As a quick aside, I feel there is good reason to question the necessity of how much I rely on external memory. James Madison, for example, didn’t have a personal computer, an iPad, or Google, and yet I am confident that at any point in our respective lives when we were the same age, Madison knew and remembered more than I.
This process of substituting organic memory with externalized memory leads to troubling questions. Does this process make me more or less proficient? More or less knowledgeable? And, most importantly, more or less virtuous?
It seems as if I can build a strong case for externalized memory making me less proficient, knowledgeable, and virtuous. The more data I have stored only in externalized memory, the fewer resources I have at my immediate disposal to help me correctly choose how to act.
What might memory’s role in virtuous action look like? In 2005, I converted and was received into the Catholic Church. Catholics have a long tradition of rote memorization of prayers such as the Pater Noster, the Ave Maria, the Act of Contrition, and so forth. At first, I gave this portion of my new church’s tradition something of the short shrift. I didn’t see how memorizing a prayer could be that important. After all, am I not eloquent enough to pray extemporaneously? Still, over the years, I had memorized several prayers, often by osmosis. I had heard other people pray those prayers so often that they sort of sank in.
Memorization’s importance was hammered home when I had my heart attack in October 2011. I was in my hospital room, waiting to be wheeled into the operating room where the doctors were going to make an incision through my thigh into my femoral artery so that a camera could be run up into my heart to check for blockages, damage to cardiac muscles, et cetera. I was scared, and in that fear, I was not capable of extemporaneous prayer. What I was capable of, however, was prayer that rote memorization had etched into my mind (or, poetically, had written on my heart). In that time of distress, when calm thought was not possible, my memory, which held treasures of my faith, gave me the tools I needed to find some measure of peace via the words of the Memorare.
Which brings us to prudence, the charioteer of the virtues. Prudence is the ability to discern between right and wrong, between good and bad. Through prudence, I am able to choose a course of action that best uses the other virtues — justice, courage, and temperance — to arrive at a good decision. Prudence is not, however, some sort of supernatural insight. It isn’t a flash of inspiration by which I suddenly become aware of the right thing to do. Instead, prudence is formed by reflection on previous actions, whether my own or someone else’s.

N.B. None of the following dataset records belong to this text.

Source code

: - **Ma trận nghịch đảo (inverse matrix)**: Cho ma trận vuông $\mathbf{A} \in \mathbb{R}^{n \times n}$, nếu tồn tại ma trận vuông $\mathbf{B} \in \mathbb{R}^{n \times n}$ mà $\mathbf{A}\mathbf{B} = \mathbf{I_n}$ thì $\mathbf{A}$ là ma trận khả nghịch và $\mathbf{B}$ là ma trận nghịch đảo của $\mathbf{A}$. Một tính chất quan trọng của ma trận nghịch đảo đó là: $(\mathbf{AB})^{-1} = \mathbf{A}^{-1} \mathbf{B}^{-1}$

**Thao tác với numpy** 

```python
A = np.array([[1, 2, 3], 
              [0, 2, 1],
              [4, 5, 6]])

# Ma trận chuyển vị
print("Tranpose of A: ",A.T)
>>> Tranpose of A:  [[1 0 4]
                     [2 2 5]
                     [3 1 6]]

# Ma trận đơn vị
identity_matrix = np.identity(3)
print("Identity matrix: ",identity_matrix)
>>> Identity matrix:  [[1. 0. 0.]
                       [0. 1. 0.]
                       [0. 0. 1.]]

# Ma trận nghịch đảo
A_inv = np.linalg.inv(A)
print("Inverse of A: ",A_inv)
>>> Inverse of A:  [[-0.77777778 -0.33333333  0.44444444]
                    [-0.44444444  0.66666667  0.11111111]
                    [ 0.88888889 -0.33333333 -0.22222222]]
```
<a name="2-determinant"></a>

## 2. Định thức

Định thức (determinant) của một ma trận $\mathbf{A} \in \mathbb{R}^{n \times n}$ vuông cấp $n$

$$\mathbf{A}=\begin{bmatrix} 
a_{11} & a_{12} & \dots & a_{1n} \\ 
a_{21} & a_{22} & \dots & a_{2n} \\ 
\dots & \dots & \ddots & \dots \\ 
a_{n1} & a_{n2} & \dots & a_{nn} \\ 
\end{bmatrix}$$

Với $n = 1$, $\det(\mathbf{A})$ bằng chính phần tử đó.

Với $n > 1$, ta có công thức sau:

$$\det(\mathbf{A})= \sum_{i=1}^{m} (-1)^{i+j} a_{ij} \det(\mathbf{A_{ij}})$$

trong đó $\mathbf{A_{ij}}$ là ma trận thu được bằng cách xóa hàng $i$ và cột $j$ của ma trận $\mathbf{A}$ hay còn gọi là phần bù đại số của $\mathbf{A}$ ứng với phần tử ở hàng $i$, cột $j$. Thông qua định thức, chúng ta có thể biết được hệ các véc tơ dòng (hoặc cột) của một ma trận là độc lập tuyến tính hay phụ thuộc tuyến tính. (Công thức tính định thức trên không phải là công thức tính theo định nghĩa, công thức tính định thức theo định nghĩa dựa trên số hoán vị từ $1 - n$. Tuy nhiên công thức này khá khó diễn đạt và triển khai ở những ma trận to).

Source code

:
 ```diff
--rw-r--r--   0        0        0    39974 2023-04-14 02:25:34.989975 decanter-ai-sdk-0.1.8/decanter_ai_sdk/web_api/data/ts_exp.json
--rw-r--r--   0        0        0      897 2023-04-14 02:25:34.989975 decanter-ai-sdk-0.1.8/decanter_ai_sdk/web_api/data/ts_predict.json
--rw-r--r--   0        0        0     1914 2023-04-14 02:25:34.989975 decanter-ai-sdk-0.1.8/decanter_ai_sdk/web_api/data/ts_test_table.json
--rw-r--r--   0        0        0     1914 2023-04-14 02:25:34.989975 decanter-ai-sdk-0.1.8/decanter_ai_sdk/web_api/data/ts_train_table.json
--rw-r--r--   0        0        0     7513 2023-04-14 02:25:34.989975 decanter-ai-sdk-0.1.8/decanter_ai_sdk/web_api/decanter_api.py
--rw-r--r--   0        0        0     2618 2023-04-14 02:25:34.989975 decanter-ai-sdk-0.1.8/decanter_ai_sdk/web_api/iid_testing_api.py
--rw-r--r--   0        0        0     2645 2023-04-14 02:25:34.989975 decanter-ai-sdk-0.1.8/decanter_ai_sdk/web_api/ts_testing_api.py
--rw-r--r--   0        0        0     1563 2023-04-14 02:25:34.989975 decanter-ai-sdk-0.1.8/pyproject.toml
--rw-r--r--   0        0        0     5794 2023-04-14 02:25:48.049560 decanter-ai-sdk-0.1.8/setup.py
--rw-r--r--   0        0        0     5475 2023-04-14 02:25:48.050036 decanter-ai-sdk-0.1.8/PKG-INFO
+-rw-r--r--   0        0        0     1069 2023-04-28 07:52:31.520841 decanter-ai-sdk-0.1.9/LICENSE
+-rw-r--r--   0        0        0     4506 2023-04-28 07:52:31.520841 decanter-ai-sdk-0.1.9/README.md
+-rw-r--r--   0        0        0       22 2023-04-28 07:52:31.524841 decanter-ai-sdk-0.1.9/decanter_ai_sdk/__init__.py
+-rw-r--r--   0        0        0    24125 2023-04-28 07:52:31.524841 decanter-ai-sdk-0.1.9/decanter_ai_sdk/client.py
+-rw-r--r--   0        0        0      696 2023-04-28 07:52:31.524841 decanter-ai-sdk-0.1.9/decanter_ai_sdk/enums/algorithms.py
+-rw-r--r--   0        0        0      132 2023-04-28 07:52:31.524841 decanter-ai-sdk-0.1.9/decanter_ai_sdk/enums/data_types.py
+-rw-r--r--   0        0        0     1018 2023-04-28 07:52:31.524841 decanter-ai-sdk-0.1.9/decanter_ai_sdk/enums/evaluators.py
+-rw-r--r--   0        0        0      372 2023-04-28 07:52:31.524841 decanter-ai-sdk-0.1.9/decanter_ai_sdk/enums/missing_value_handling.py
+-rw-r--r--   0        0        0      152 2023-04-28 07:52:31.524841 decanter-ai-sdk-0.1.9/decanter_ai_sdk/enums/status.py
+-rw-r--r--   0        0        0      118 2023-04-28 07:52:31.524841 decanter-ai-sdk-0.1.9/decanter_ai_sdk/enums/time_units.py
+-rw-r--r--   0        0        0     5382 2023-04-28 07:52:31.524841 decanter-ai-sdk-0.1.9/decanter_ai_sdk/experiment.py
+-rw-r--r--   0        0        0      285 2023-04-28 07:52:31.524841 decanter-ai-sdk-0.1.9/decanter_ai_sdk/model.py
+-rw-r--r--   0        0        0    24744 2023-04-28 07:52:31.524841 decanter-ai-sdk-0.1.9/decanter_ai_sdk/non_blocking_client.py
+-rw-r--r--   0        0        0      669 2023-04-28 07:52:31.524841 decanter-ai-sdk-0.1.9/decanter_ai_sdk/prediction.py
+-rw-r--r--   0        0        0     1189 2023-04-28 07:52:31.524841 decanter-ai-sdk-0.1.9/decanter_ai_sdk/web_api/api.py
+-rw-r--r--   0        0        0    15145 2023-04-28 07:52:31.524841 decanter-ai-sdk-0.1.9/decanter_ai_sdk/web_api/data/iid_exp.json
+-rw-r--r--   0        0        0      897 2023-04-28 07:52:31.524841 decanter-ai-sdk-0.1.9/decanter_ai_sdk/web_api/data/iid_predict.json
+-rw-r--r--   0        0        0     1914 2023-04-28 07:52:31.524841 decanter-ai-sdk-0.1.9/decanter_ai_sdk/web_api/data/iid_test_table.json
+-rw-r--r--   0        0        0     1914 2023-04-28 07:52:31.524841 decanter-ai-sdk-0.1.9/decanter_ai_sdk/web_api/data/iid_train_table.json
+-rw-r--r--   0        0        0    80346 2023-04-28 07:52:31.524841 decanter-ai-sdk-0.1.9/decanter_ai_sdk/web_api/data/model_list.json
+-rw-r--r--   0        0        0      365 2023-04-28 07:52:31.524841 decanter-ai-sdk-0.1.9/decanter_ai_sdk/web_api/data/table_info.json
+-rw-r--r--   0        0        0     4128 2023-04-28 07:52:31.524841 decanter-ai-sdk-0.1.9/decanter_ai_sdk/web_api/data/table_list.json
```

Prudence without memory isn’t wisdom; it’s guesswork.
In that hospital room, I needed courage. My memory guarded examples of men and women of faith who drew strength from prayer, and my memory had also guarded some prayers. I was able to recall the tools I needed to find that courage. This bears restating: Because I had previously memorized certain things, I was able to recall the tools I needed to act virtuously.